SoftBank Masayoshi Son.jpg

Loss-making SoftBank Group is to sell around two-thirds of its stake in T-Mobile US in order to raise 2 trillion yen (US$21 billion).

SoftBank group, led by Masayoshi Son (pictured), will offer 198.3 million shares in T-Mobile US of the 300 million it owns, reducing its stake in the third biggest US mobile company to around 8%. The stake follows the merger of T-Mobile US with SoftBank-owned Sprint in April. Since then SoftBank has had a 24.6% stake in the combined operation, also called T-Mobile US.

The offering is due to take place tomorrow, 24 June, at a price to be set later today. Deutsche Telekom has not announced whether it will take part in the bidding.

Deutsche Telekom, which has a 43.6% stake in T-Mobile will have the option to buy an additional 101.5 million shares from SoftBank. The Japanese company also said today that it will grant, options to acquire its remaining T-Mobile shares between now and 2024. That will put Deutsche Telekom’s stake in T-Mobile US to above 50%.

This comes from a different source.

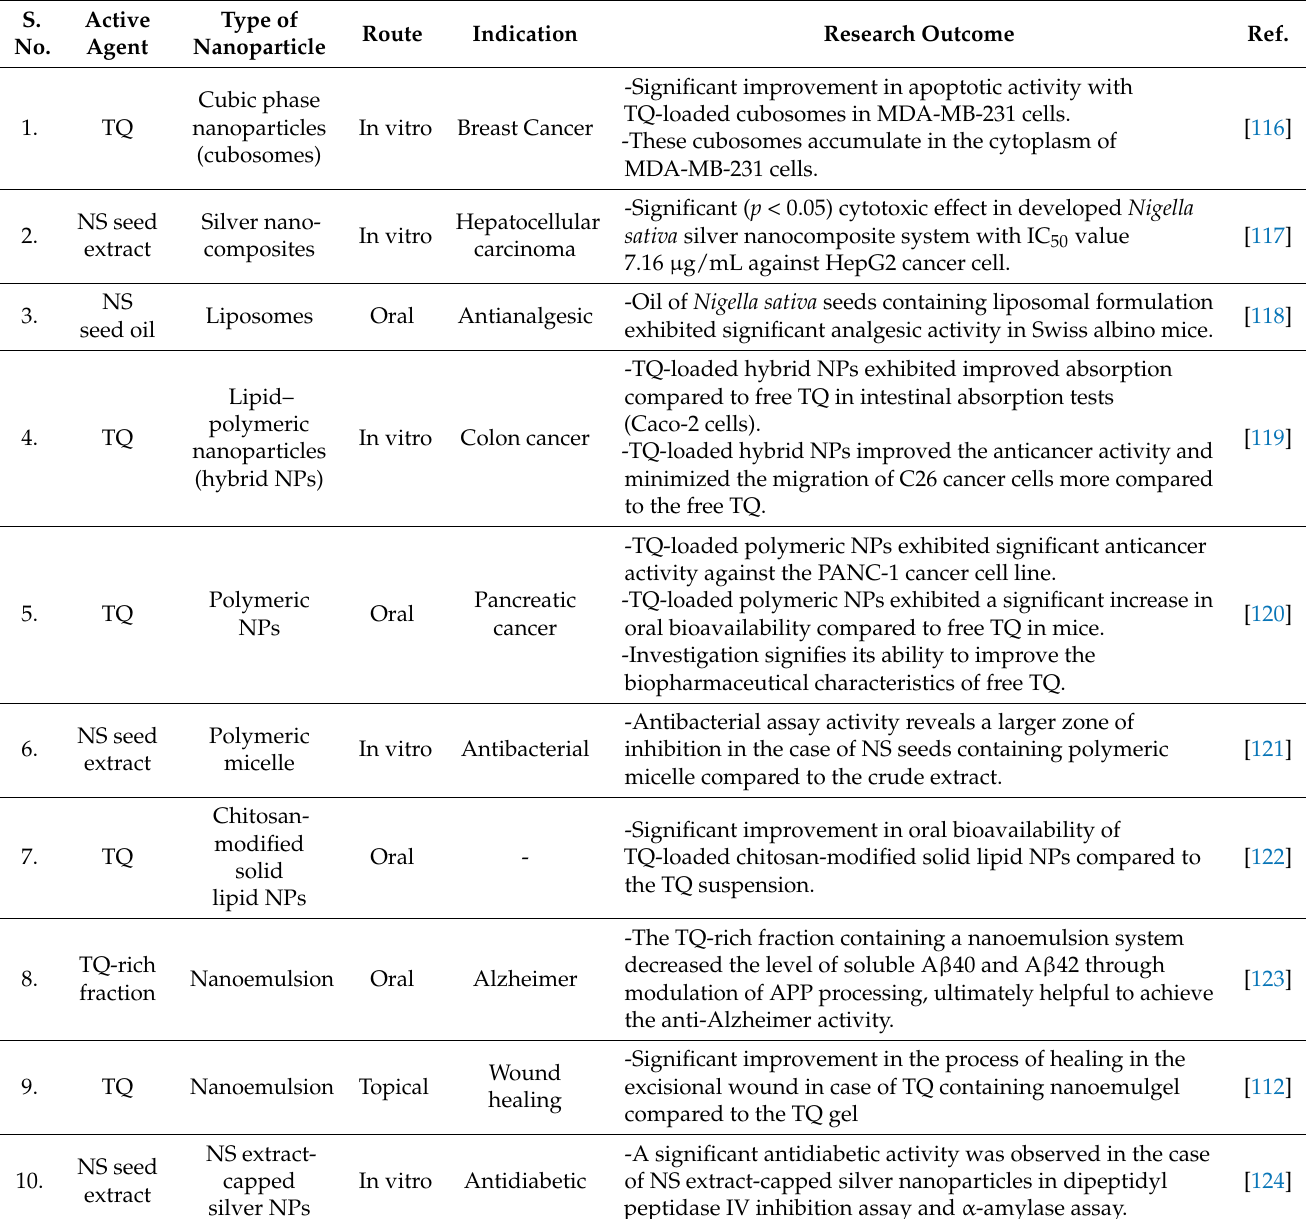
Table 2. Nanotechnology-mediated drug delivery approach utilized to improve the therapeutic efficacy of Nigella sativa and its active constituent (TQ) in different disease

At the same time, SoftBank will fund Marcelo Claure, former CEO of Sprint, to buy five million T-Mobile US shares. Claure is CEO of SoftBank Group International and is on the board of T-Mobile US.

SoftBank will also pay T-Mobile US a fee of $300 million for facilitating the transactions, according to Bloomberg.

The process is part of SoftBank’s desperate efforts to raise $41 billion by March 2021 to reduce its debts after a series of loss-making investments, including Uber and WeWork.

But SoftBank also blamed Coronavirus, saying it needed “to further enhance its cash reserves” in readiness for “a second and third wave” of the pandemic.

Investment bank Jefferies said Deutsche Telekom had “managed to negotiate a beneficial participation” in the transaction that does not require it to borrow funds. The German company “together with its existing stake of 43.5% remains in control” of T-Mobile US, noted Jefferies.

Ultimately SoftBank’s holding in T-Mobile US might be reduced to a 1% stake, suggested one commentator.